* Task statement: The material below is to be copied exactly from the line with "when I gave the patient" up to and including the line with "protein powder.", with nothing else kept and no pictures.
(Beginning of Record extracts)
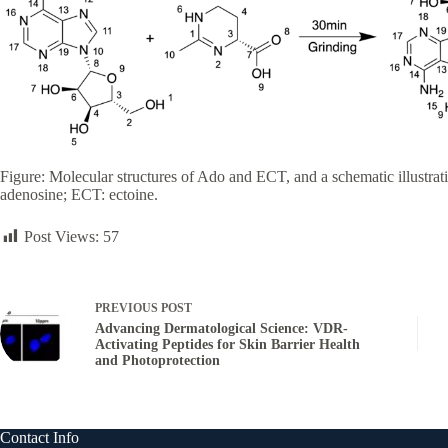
Figure: Molecular structures of Ado and ECT, and a schematic illustra
adenosine; ECT: ectoine.
Post Views:
57
PREVIOUS
POST
Advancing Dermatological Science: VDR-
Activating Peptides for Skin Barrier Health
and Photoprotection
Contact Info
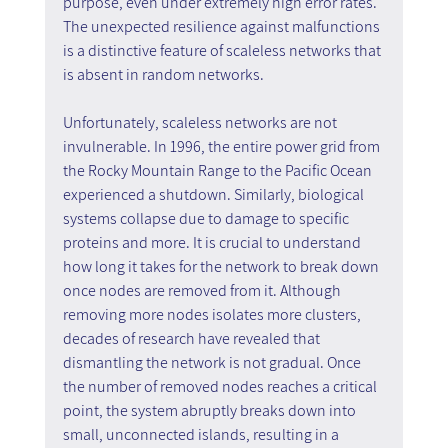
purpose, even under extremely high error rates. 
The unexpected resilience against malfunctions 
is a distinctive feature of scaleless networks that 
is absent in random networks.
Unfortunately, scaleless networks are not 
invulnerable. In 1996, the entire power grid from 
the Rocky Mountain Range to the Pacific Ocean 
experienced a shutdown. Similarly, biological 
systems collapse due to damage to specific 
proteins and more. It is crucial to understand 
how long it takes for the network to break down 
once nodes are removed from it. Although 
removing more nodes isolates more clusters, 
decades of research have revealed that 
dismantling the network is not gradual. Once 
the number of removed nodes reaches a critical 
point, the system abruptly breaks down into 
small, unconnected islands, resulting in a 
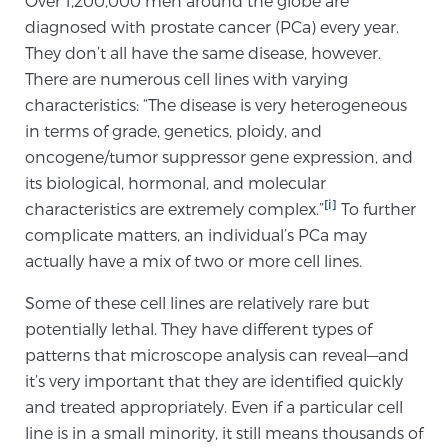
Over 1,200,000 men around the globe are
diagnosed with prostate cancer (PCa) every year.
They don’t all have the same disease, however.
Meet Our Doctors
There are numerous cell lines with varying
characteristics: “The disease is very heterogeneous
in terms of grade, genetics, ploidy, and
Focal Therapy at SPC: MRI-Guided Treatments
oncogene/tumor suppressor gene expression, and
its biological, hormonal, and molecular
[i]
characteristics are extremely complex.”
To further
Patient Testimonials
complicate matters, an individual’s PCa may
actually have a mix of two or more cell lines.
Some of these cell lines are relatively rare but
Sperling Medical & Artificial Intelligence
potentially lethal. They have different types of
patterns that microscope analysis can reveal—and
it’s very important that they are identified quickly
News
and treated appropriately. Even if a particular cell
line is in a small minority, it still means thousands of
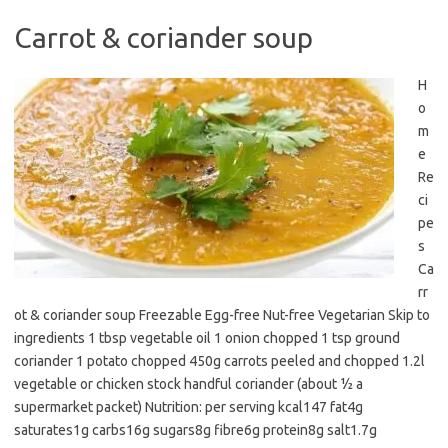
Carrot & coriander soup
H
o
m
e
Re
ci
pe
s
Ca
rr
ot & coriander soup Freezable Egg-free Nut-free Vegetarian Skip to
ingredients 1 tbsp vegetable oil 1 onion chopped 1 tsp ground
coriander 1 potato chopped 450g carrots peeled and chopped 1.2l
vegetable or chicken stock handful coriander (about ½ a
supermarket packet) Nutrition: per serving kcal147 fat4g
saturates1g carbs16g sugars8g fibre6g protein8g salt1.7g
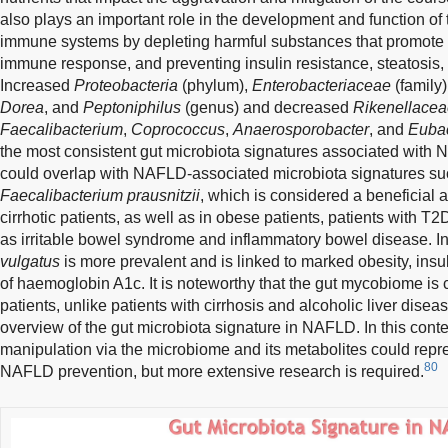
also plays an important role in the development and function of 
immune systems by depleting harmful substances that promote i
immune response, and preventing insulin resistance, steatosis
Increased
Proteobacteria
(phylum),
Enterobacteriaceae
(family)
Dorea
, and
Peptoniphilus
(genus) and decreased
Rikenellace
Faecalibacterium
,
Coprococcus
,
Anaerosporobacter
, and
Euba
the most consistent gut microbiota signatures associated with
could overlap with NAFLD-associated microbiota signatures suc
Faecalibacterium prausnitzii
, which is considered a beneficial 
cirrhotic patients, as well as in obese patients, patients with 
as irritable bowel syndrome and inflammatory bowel disease. I
vulgatus
is more prevalent and is linked to marked obesity, insu
of haemoglobin A1c. It is noteworthy that the gut mycobiome 
patients, unlike patients with cirrhosis and alcoholic liver disea
overview of the gut microbiota signature in NAFLD. In this conte
manipulation via the microbiome and its metabolites could repres
80
NAFLD prevention, but more extensive research is required.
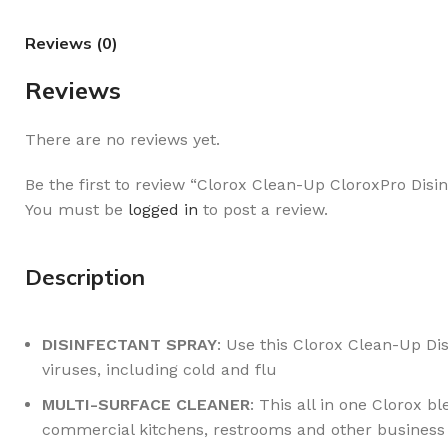
Reviews (0)
Reviews
There are no reviews yet.
Be the first to review “Clorox Clean-Up CloroxPro Dis
You must be
logged in
to post a review.
Description
DISINFECTANT SPRAY
: Use this Clorox Clean-Up Dis
viruses, including cold and flu
MULTI-SURFACE CLEANER
: This all in one Clorox b
commercial kitchens, restrooms and other business f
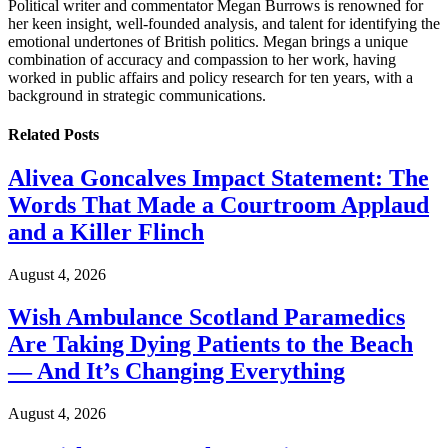
Political writer and commentator Megan Burrows is renowned for
her keen insight, well-founded analysis, and talent for identifying the
emotional undertones of British politics. Megan brings a unique
combination of accuracy and compassion to her work, having
worked in public affairs and policy research for ten years, with a
background in strategic communications.
Related
Posts
Alivea Goncalves Impact Statement: The
Words That Made a Courtroom Applaud
and a Killer Flinch
August 4, 2026
Wish Ambulance Scotland Paramedics
Are Taking Dying Patients to the Beach
— And It’s Changing Everything
August 4, 2026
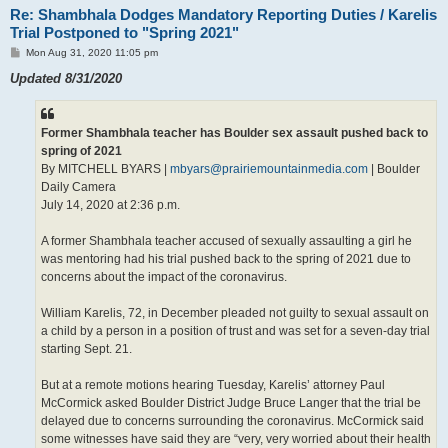
Re: Shambhala Dodges Mandatory Reporting Duties / Karelis
Trial Postponed to "Spring 2021"
P
Mon Aug 31, 2020 11:05 pm
o
s
Updated 8/31/2020
t
Former Shambhala teacher has Boulder sex assault pushed back to
spring of 2021
By MITCHELL BYARS |
mbyars@prairiemountainmedia.com
| Boulder
Daily Camera
July 14, 2020 at 2:36 p.m.
A former Shambhala teacher accused of sexually assaulting a girl he
was mentoring had his trial pushed back to the spring of 2021 due to
concerns about the impact of the coronavirus.
William Karelis, 72, in December pleaded not guilty to sexual assault on
a child by a person in a position of trust and was set for a seven-day trial
starting Sept. 21.
But at a remote motions hearing Tuesday, Karelis’ attorney Paul
McCormick asked Boulder District Judge Bruce Langer that the trial be
delayed due to concerns surrounding the coronavirus. McCormick said
some witnesses have said they are “very, very worried about their health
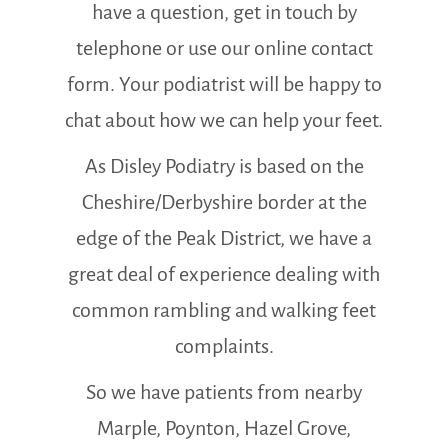
have a question, get in touch by
telephone or use our online contact
form. Your podiatrist will be happy to
chat about how we can help your feet.
As Disley Podiatry is based on the
Cheshire/Derbyshire border at the
edge of the Peak District, we have a
great deal of experience dealing with
common rambling and walking feet
complaints.
So we have patients from nearby
Marple, Poynton, Hazel Grove,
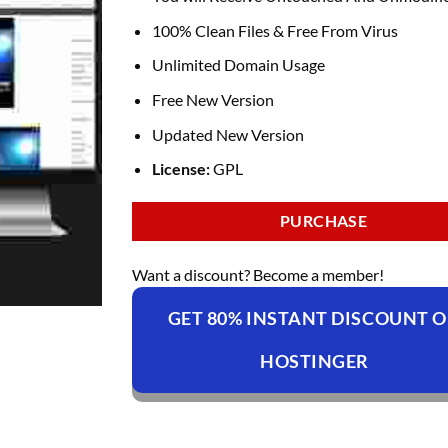
100% Clean Files & Free From Virus
Unlimited Domain Usage
Free New Version
Updated New Version
License:
GPL
PURCHASE
Want a discount? Become a member!
GET 80% INSTANT DISCOUNT 
HOSTINGER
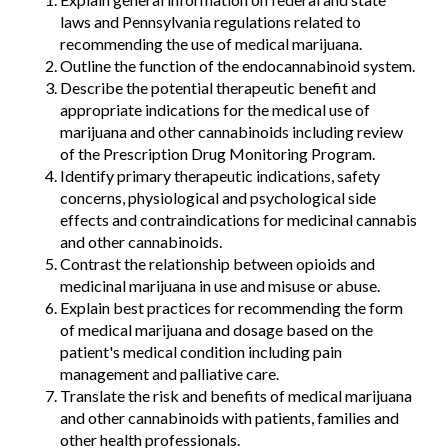
laws and Pennsylvania regulations related to
recommending the use of medical marijuana.
Outline the function of the endocannabinoid system.
Describe the potential therapeutic benefit and
appropriate indications for the medical use of
marijuana and other cannabinoids including review
of the Prescription Drug Monitoring Program.
Identify primary therapeutic indications, safety
concerns, physiological and psychological side
effects and contraindications for medicinal cannabis
and other cannabinoids.
Contrast the relationship between opioids and
medicinal marijuana in use and misuse or abuse.
Explain best practices for recommending the form
of medical marijuana and dosage based on the
patient's medical condition including pain
management and palliative care.
Translate the risk and benefits of medical marijuana
and other cannabinoids with patients, families and
other health professionals.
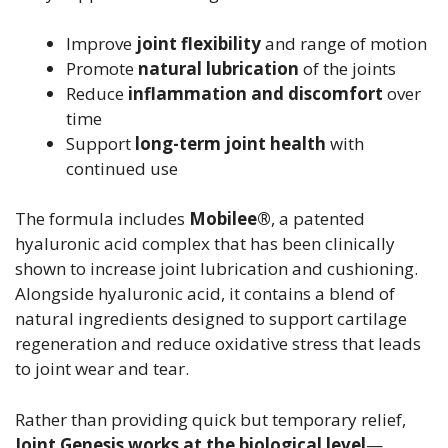
Improve
joint flexibility
and range of motion
Promote
natural lubrication
of the joints
Reduce
inflammation and discomfort
over
time
Support
long-term joint health
with
continued use
The formula includes
Mobilee®
, a patented
hyaluronic acid complex that has been clinically
shown to increase joint lubrication and cushioning.
Alongside hyaluronic acid, it contains a blend of
natural ingredients designed to support cartilage
regeneration and reduce oxidative stress that leads
to joint wear and tear.
Rather than providing quick but temporary relief,
Joint Genesis works at the biological level
—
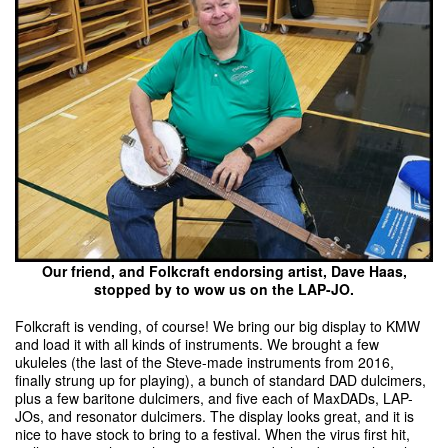
Our friend, and Folkcraft endorsing artist, Dave Haas,
stopped by to wow us on the LAP-JO.
Folkcraft is vending, of course! We bring our big display to KMW
and load it with all kinds of instruments. We brought a few
ukuleles (the last of the Steve-made instruments from 2016,
finally strung up for playing), a bunch of standard DAD dulcimers,
plus a few baritone dulcimers, and five each of MaxDADs, LAP-
JOs, and resonator dulcimers. The display looks great, and it is
nice to have stock to bring to a festival. When the virus first hit,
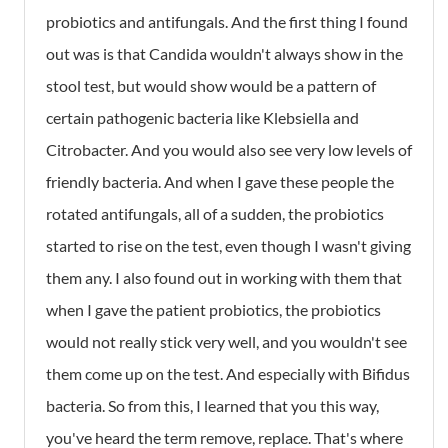
probiotics and antifungals. And the first thing I found
out was is that Candida wouldn't always show in the
stool test, but would show would be a pattern of
certain pathogenic bacteria like Klebsiella and
Citrobacter. And you would also see very low levels of
friendly bacteria. And when I gave these people the
rotated antifungals, all of a sudden, the probiotics
started to rise on the test, even though I wasn't giving
them any. I also found out in working with them that
when I gave the patient probiotics, the probiotics
would not really stick very well, and you wouldn't see
them come up on the test. And especially with Bifidus
bacteria. So from this, I learned that you this way,
you've heard the term remove, replace. That's where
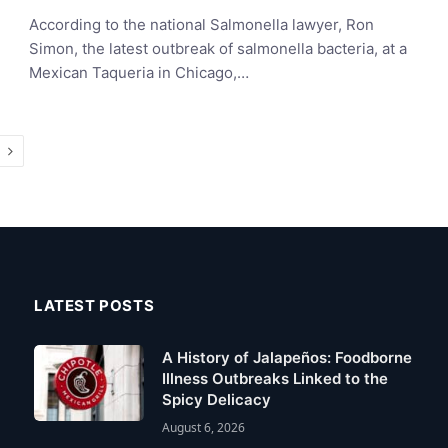
According to the national Salmonella lawyer, Ron
Simon, the latest outbreak of salmonella bacteria, at a
Mexican Taqueria in Chicago,…
Next
LATEST POSTS
A History of Jalapeños: Foodborne
Illness Outbreaks Linked to the
Spicy Delicacy
August 6, 2026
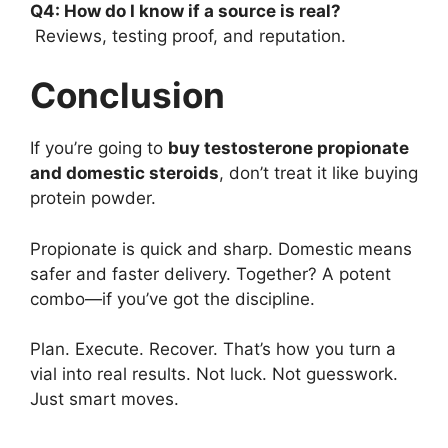
Q4: How do I know if a source is real?
Reviews, testing proof, and reputation.
Conclusion
If you’re going to
buy testosterone propionate
and domestic steroids
, don’t treat it like buying
protein powder.
Propionate is quick and sharp. Domestic means
safer and faster delivery. Together? A potent
combo—if you’ve got the discipline.
Plan. Execute. Recover. That’s how you turn a
vial into real results. Not luck. Not guesswork.
Just smart moves.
(End of Record extracts)
* Written response:
when I gave the patient probiotics, the probiotics
would not really stick very well, and you wouldn't see
them come up on the test. And especially with Bifidus
bacteria. So from this, I learned that you this way,
you've heard the term remove, replace. That's where
According to the national Salmonella lawyer, Ron
Simon, the latest outbreak of salmonella bacteria, at a
Mexican Taqueria in Chicago,…
Next
LATEST POSTS
A History of Jalapeños: Foodborne
Illness Outbreaks Linked to the
Spicy Delicacy
August 6, 2026
Q4: How do I know if a source is real?
Reviews, testing proof, and reputation.
Conclusion
If you’re going to
buy testosterone propionate
and domestic steroids
, don’t treat it like buying
protein powder.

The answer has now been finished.